기록된 정보:
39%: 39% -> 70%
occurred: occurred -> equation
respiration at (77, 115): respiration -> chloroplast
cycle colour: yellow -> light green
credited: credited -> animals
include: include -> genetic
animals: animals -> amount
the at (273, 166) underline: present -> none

요구 사항:
위에 있는 줄을 모두 한 글자도 바꾸지 말고 그대로 추출하세요.

응답:
39%: 39% -> 70%
occurred: occurred -> equation
respiration at (77, 115): respiration -> chloroplast
cycle colour: yellow -> light green
credited: credited -> animals
include: include -> genetic
animals: animals -> amount
the at (273, 166) underline: present -> none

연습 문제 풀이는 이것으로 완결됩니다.